* _GOAL OF THE EXERCISE_
Format every line of the records below as a JSON list of strings, one string per line, with blank lines left out.

* _DATA ROWS_
───
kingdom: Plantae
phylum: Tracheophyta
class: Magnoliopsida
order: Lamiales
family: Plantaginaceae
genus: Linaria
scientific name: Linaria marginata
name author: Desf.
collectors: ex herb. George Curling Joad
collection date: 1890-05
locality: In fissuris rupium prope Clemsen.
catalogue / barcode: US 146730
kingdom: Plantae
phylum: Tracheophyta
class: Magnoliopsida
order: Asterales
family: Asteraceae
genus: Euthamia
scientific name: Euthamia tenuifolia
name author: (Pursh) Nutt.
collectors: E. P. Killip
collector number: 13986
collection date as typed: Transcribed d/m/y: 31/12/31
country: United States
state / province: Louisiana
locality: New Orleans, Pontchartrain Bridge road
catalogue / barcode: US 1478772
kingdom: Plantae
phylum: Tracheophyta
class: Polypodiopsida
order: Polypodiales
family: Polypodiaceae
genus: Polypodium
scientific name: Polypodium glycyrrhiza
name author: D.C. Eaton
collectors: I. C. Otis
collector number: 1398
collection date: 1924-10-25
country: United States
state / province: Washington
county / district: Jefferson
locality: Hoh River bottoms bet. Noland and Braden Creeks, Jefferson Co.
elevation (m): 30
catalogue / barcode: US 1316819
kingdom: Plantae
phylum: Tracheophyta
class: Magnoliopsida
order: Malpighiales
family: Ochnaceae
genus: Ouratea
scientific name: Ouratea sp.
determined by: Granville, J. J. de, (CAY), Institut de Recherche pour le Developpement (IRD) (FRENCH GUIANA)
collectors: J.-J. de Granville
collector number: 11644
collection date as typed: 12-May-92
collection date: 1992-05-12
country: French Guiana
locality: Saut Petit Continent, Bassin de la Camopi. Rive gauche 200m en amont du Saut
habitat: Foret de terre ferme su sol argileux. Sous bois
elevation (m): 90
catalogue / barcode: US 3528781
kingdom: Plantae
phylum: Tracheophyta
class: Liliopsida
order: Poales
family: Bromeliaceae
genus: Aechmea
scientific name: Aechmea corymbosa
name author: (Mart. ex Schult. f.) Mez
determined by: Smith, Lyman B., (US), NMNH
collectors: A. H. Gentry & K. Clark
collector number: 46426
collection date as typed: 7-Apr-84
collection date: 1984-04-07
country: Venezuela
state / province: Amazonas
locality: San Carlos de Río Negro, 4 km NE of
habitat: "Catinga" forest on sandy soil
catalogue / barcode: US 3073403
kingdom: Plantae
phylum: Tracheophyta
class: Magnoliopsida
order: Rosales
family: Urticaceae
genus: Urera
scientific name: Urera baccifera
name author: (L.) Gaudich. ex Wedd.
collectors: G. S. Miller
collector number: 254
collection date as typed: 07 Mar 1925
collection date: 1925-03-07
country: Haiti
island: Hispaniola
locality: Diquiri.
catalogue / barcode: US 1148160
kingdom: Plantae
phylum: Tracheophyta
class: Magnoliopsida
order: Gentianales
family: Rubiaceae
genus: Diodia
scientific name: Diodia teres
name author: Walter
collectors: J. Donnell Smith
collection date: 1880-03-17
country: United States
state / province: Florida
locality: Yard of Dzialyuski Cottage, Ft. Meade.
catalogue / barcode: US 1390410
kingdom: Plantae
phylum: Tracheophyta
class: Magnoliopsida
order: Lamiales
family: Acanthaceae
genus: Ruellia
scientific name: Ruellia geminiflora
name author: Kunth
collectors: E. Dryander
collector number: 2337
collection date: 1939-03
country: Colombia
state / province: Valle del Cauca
───
* _OUTPUT BELOW_
[
  "kingdom: Plantae",
  "phylum: Tracheophyta",
  "class: Magnoliopsida",
  "order: Lamiales",
  "family: Plantaginaceae",
  "genus: Linaria",
  "scientific name: Linaria marginata",
  "name author: Desf.",
  "collectors: ex herb. George Curling Joad",
  "collection date: 1890-05",
  "locality: In fissuris rupium prope Clemsen.",
  "catalogue / barcode: US 146730",
  "kingdom: Plantae",
  "phylum: Tracheophyta",
  "class: Magnoliopsida",
  "order: Asterales",
  "family: Asteraceae",
  "genus: Euthamia",
  "scientific name: Euthamia tenuifolia",
  "name author: (Pursh) Nutt.",
  "collectors: E. P. Killip",
  "collector number: 13986",
  "collection date as typed: Transcribed d/m/y: 31/12/31",
  "country: United States",
  "state / province: Louisiana",
  "locality: New Orleans, Pontchartrain Bridge road",
  "catalogue / barcode: US 1478772",
  "kingdom: Plantae",
  "phylum: Tracheophyta",
  "class: Polypodiopsida",
  "order: Polypodiales",
  "family: Polypodiaceae",
  "genus: Polypodium",
  "scientific name: Polypodium glycyrrhiza",
  "name author: D.C. Eaton",
  "collectors: I. C. Otis",
  "collector number: 1398",
  "collection date: 1924-10-25",
  "country: United States",
  "state / province: Washington",
  "county / district: Jefferson",
  "locality: Hoh River bottoms bet. Noland and Braden Creeks, Jefferson Co.",
  "elevation (m): 30",
  "catalogue / barcode: US 1316819",
  "kingdom: Plantae",
  "phylum: Tracheophyta",
  "class: Magnoliopsida",
  "order: Malpighiales",
  "family: Ochnaceae",
  "genus: Ouratea",
  "scientific name: Ouratea sp.",
  "determined by: Granville, J. J. de, (CAY), Institut de Recherche pour le Developpement (IRD) (FRENCH GUIANA)",
  "collectors: J.-J. de Granville",
  "collector number: 11644",
  "collection date as typed: 12-May-92",
  "collection date: 1992-05-12",
  "country: French Guiana",
  "locality: Saut Petit Continent, Bassin de la Camopi. Rive gauche 200m en amont du Saut",
  "habitat: Foret de terre ferme su sol argileux. Sous bois",
  "elevation (m): 90",
  "catalogue / barcode: US 3528781",
  "kingdom: Plantae",
  "phylum: Tracheophyta",
  "class: Liliopsida",
  "order: Poales",
  "family: Bromeliaceae",
  "genus: Aechmea",
  "scientific name: Aechmea corymbosa",
  "name author: (Mart. ex Schult. f.) Mez",
  "determined by: Smith, Lyman B., (US), NMNH",
  "collectors: A. H. Gentry & K. Clark",
  "collector number: 46426",
  "collection date as typed: 7-Apr-84",
  "collection date: 1984-04-07",
  "country: Venezuela",
  "state / province: Amazonas",
  "locality: San Carlos de Río Negro, 4 km NE of",
  "habitat: \"Catinga\" forest on sandy soil",
  "catalogue / barcode: US 3073403",
  "kingdom: Plantae",
  "phylum: Tracheophyta",
  "class: Magnoliopsida",
  "order: Rosales",
  "family: Urticaceae",
  "genus: Urera",
  "scientific name: Urera baccifera",
  "name author: (L.) Gaudich. ex Wedd.",
  "collectors: G. S. Miller",
  "collector number: 254",
  "collection date as typed: 07 Mar 1925",
  "collection date: 1925-03-07",
  "country: Haiti",
  "island: Hispaniola",
  "locality: Diquiri.",
  "catalogue / barcode: US 1148160",
  "kingdom: Plantae",
  "phylum: Tracheophyta",
  "class: Magnoliopsida",
  "order: Gentianales",
  "family: Rubiaceae",
  "genus: Diodia",
  "scientific name: Diodia teres",
  "name author: Walter",
  "collectors: J. Donnell Smith",
  "collection date: 1880-03-17",
  "country: United States",
  "state / province: Florida",
  "locality: Yard of Dzialyuski Cottage, Ft. Meade.",
  "catalogue / barcode: US 1390410",
  "kingdom: Plantae",
  "phylum: Tracheophyta",
  "class: Magnoliopsida",
  "order: Lamiales",
  "family: Acanthaceae",
  "genus: Ruellia",
  "scientific name: Ruellia geminiflora",
  "name author: Kunth",
  "collectors: E. Dryander",
  "collector number: 2337",
  "collection date: 1939-03",
  "country: Colombia",
  "state / province: Valle del Cauca"
]